Start a named tmux session so Nova keeps running after you disconnect:
tmux new -s novaInside the tmux session, launch Nova:
claude --channels plugin:telegram@claude-plugins-official --dangerously-skip-permissionsNova will perform its startup checks, recreate its cron jobs, and send you a welcome message on Telegram.
tmux essentials:
| Action | Key / Command |
|---|---|
| Detach (leave running) | Ctrl+B then D |
| Reattach later | tmux attach -t nova |
| List sessions | tmux ls |
Clear Nova's context window regularly to keep responses sharp and avoid hitting limits. The recommended triggers are:
- Nightly — clear before going to bed each night.
- At 40% usage — clear whenever the status line shows the context bar approaching 40%.
To clear, reattach to the tmux session and run one of these inside the Claude Code session:
| Command | Effect |
|---|---|
/clear |
Wipes the context window entirely |
/compact |
Summarises history into a compressed context |
The default setup comes with four cron jobs:
- Cron watchdog — Claude session cron jobs expire after 7 days.
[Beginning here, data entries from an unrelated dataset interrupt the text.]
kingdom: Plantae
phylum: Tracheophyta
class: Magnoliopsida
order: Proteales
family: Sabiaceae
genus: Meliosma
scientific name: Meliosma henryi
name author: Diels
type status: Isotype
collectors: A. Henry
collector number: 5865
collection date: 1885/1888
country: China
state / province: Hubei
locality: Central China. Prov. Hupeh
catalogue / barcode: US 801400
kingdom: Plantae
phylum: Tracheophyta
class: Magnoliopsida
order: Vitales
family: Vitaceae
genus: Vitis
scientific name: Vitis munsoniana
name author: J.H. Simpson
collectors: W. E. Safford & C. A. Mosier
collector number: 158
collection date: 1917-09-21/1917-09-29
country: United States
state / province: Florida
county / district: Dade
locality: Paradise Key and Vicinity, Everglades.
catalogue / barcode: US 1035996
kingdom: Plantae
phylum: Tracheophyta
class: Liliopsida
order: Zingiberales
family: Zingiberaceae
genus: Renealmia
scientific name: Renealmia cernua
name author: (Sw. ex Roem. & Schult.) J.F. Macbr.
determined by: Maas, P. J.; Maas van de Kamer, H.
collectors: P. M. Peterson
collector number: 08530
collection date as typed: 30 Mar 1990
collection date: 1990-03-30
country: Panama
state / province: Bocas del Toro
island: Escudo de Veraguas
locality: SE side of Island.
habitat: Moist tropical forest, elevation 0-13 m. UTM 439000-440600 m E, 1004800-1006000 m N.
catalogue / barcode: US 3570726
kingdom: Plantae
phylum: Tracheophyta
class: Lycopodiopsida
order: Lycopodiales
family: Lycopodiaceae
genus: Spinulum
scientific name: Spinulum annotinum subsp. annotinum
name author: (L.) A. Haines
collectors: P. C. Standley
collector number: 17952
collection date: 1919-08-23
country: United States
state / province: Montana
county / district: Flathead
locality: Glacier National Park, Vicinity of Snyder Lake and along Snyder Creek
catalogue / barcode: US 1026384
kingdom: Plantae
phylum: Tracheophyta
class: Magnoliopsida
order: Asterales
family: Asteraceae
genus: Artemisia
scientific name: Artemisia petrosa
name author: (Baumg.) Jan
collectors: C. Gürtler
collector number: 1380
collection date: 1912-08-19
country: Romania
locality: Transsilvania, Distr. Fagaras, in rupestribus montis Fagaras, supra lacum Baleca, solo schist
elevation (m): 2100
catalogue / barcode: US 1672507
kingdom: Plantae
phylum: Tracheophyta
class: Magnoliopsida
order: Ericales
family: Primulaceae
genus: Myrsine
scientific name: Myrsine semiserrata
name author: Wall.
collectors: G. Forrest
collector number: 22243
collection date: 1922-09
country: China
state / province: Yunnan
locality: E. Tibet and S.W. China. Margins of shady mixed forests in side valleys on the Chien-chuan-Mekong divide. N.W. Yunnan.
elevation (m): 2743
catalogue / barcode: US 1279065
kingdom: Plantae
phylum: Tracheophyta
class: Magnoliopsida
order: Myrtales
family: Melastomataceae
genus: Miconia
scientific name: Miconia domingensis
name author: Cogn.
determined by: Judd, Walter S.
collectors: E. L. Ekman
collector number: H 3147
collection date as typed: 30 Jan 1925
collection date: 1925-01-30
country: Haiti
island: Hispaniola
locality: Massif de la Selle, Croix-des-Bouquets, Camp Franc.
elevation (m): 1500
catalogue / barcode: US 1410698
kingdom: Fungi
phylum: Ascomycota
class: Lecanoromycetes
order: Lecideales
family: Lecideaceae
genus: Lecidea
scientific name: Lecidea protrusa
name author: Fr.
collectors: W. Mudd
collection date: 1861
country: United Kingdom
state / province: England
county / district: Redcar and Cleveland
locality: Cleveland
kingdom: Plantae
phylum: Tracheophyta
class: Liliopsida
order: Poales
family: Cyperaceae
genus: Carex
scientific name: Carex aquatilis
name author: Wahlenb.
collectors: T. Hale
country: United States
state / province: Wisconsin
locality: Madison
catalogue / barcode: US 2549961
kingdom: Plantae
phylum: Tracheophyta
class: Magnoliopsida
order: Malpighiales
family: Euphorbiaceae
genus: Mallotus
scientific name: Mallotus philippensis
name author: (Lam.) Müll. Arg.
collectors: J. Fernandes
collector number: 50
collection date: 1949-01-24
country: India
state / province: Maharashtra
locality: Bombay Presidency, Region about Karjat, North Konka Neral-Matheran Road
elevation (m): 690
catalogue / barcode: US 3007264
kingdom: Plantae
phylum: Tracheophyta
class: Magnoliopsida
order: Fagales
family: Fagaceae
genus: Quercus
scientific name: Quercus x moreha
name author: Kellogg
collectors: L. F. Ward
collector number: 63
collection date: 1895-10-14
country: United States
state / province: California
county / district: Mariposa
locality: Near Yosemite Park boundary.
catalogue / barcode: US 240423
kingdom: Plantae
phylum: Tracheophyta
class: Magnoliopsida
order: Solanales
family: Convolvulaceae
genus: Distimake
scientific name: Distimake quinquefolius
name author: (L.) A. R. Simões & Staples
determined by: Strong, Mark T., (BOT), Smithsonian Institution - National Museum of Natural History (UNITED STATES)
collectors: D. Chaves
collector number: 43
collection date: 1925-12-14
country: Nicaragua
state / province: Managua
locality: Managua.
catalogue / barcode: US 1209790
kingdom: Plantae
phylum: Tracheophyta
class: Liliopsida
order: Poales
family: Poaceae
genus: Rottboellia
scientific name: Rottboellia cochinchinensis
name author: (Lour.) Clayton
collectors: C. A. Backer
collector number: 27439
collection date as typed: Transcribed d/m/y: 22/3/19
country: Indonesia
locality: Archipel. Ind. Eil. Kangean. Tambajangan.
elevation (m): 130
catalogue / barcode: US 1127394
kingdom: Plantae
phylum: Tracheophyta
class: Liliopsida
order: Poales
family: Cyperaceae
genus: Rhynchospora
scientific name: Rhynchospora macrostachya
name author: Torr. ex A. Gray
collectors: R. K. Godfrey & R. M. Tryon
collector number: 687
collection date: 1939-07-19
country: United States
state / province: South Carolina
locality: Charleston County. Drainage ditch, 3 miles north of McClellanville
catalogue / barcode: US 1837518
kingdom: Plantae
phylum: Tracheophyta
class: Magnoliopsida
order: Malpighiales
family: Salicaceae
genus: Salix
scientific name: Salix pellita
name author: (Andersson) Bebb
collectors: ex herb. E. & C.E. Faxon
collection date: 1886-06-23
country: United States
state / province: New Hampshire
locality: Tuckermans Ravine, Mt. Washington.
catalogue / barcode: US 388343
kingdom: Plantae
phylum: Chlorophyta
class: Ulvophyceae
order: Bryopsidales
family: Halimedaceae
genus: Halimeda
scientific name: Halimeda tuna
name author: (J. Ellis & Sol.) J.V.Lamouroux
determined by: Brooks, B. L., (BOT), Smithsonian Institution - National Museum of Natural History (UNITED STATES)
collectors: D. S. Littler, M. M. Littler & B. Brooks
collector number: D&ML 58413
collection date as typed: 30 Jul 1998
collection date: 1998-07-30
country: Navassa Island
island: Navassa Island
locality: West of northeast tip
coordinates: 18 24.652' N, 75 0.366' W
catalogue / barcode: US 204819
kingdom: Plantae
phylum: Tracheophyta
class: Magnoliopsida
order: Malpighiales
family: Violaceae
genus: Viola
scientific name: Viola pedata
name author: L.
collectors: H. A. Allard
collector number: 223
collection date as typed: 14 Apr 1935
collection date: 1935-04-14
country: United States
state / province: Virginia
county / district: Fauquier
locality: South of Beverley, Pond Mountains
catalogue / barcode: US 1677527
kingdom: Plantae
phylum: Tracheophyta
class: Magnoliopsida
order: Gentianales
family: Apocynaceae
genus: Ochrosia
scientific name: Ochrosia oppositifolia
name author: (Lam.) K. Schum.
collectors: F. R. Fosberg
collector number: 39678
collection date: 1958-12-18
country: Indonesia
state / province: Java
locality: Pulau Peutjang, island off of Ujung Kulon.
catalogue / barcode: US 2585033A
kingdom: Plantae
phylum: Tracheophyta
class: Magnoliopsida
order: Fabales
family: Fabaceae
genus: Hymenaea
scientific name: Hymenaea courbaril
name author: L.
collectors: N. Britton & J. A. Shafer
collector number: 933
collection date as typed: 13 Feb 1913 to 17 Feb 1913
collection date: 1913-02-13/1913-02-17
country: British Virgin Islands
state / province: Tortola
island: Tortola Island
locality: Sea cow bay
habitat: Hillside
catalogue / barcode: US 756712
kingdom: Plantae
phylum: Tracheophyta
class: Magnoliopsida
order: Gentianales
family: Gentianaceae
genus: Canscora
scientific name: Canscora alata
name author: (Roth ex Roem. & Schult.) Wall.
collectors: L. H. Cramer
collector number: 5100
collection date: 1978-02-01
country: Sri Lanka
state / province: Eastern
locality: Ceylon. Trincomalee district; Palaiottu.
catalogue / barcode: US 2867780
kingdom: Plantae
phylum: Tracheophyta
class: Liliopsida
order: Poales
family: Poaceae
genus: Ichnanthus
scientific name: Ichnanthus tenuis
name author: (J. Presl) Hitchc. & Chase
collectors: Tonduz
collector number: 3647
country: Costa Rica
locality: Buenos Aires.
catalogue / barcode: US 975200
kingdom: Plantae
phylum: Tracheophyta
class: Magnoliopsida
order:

This job automatically renews any that are about to lapse.
- Backend API health — Periodically checks whether the backend service is running and restarts it if it is down.
- Heartbeat — Verifies that all scheduled jobs are active, recreates any that are missing, and sends you an occasional status update.
- Daily briefing — Sends you a morning message covering the weather, exchange rates, news, and upcoming films — delivered at 9 AM.
From here on, the world is your oyster. Just tell your bot on Telegram what capability you would like to add.
Integrate with my Microsoft 365 work account using Graph API. The tenant ID is `xxx` and the client ID is `xxx`. We will use device flow login. You must save the refresh token to exchange for a fresh access token when it expires. You will use this to read my calendars and emails.
Add a new cron job to check my email every hour. Register it in `cron-prompts.md` so it survives session restarts.
Update my daily briefing. I want to know all my commitments for the day — pull them from my Microsoft work calendar. Also include USDMYR, SGDMYR, MYRIDR, BTCUSD, and S&P 500 index in your briefing. I also want bizarre or funny news stories (nothing serious, please). Deliver my briefing at 8:17 AM sharp each day.
To set up a knowledge base inspired by Karpathy's LLM wiki, read vault-setup-prompt.md first and edit it to suit your setup — in particular, the vault location defaults to ~/obsidian-vault/. Change it if you want the vault elsewhere. Once you are happy, copy the contents into your Nova session.
By default, filing a note or document does not trigger ingestion automatically — tell Nova explicitly, e.g. ingest it or file this to my vault and ingest it.
To access the vault from your phone and other devices, sync it with Obsidian:
- Choose a cloud storage provider — iCloud for iPhone, Google Drive for Android.
- Install Obsidian on your mobile device and create the vault inside that cloud storage folder.
- Install Syncthing on both your VPS and your mobile device and sync the vault directory on your VPS to the vault folder on your mobile device.
- In Obsidian on your mobile device, mark the vault as Always downloaded.
- Repeat for any other devices that access the vault via iCloud or Google Drive.
Syncthing on iOS cannot run as a background daemon — sync only happens while the app is open.